A operação da Tailândia foi meticulosamente preparada, estudada ao detalhe, incluía planos B. Impôs regras rígidas a pais, media, forças de segurança. Quem não as cumpriu foi imediatamente punido. O local da gruta foi desimpedido horas antes do resgate começar, com tudo a postos. Ninguém a atrapalhar. E no fim, mesmo agora, ainda só se conhecem os rostos de meia dúzia de heróis e de um único político.

Em resumo, o que aconteceu na Tailândia não foi um milagre. Foi uma operação altamente profissional. Já por cá continuaremos sempre à espera que os deuses nos acudam, porque o profissionalismo dos nossos políticos é usado para outras coisas. Por isso, antes de ir a Angola, Costa podia passar por Chiang Rai. E levar uma larga comitiva. Para aprender.

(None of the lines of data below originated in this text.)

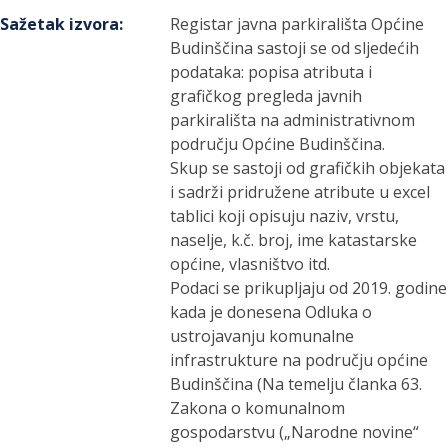
Sažetak izvora
:
Registar javna parkirališta Općine
Budinščina sastoji se od sljedećih
podataka: popisa atributa i
grafičkog pregleda javnih
parkirališta na administrativnom
području Općine Budinščina.
Skup se sastoji od grafičkih objekata
i sadrži pridružene atribute u excel
tablici koji opisuju naziv, vrstu,
naselje, k.č. broj, ime katastarske
općine, vlasništvo itd.
Podaci se prikupljaju od 2019. godine
kada je donesena Odluka o
ustrojavanju komunalne
infrastrukture na području općine
Budinščina (Na temelju članka 63.
Zakona o komunalnom
gospodarstvu („Narodne novine“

Só mais duas ou três coisas

  • Da peça teatral em curso na Geringonça sobre a aprovação do último Orçamento de Estado desta legislatura, a única coisa com graça foi António Costa ter-se chamado a si próprio carochinha e garantir que o seu PS não anda à procura de um João Ratão. Mas a verdade é que se não está à janela, não se sabe onde anda o líder deste Governo. Aquele que não vê o que se passa na saúde, das demissões no S. José, aos problemas no S. João e na Maternidade Alfredo da Costa. Da chantagem dos professores que vão provocar o caos no arranque do próximo ano lectivo. Da falta de material para reparar carruagens dos comboios da CP e do metro. Da ausência total de investimento que está à vista de todos. Mas como o ano é eleitoral e ninguém quer cair no caldeirão, o OE será aprovado pelos parceiros da esquerda e o casamento de conveniência durará mais um ano com discussões cada vez mais acesas para depois acabar mal. O único que pode ficar ‘pelado’ no meio disto tudo pode mesmo ser Rui Rio.
  • Quatro anos depois da primeira condenação, não sei quantos milhões em negócios depois graças às suas constantes viagens a Angola, Armando Vara talvez, talvez, venha agora a ser detido. O Tribunal Constitucional rejeitou-lhe o último recurso, o que pode colocar em prisão preventiva nos próximos dias. Mesmo assim, o ex-ministro do PS vai apresentar uma reclamação junto do plenário para impedir o trânsito em julgado imediato. E a sua prisão ainda pode ter de esperar pela decisão de recursos de outros arguidos. Quatro anos depois, repito, de ter sido condenado a cinco anos de pena no processo Face Oculta (porque ainda há a Operação Marquês).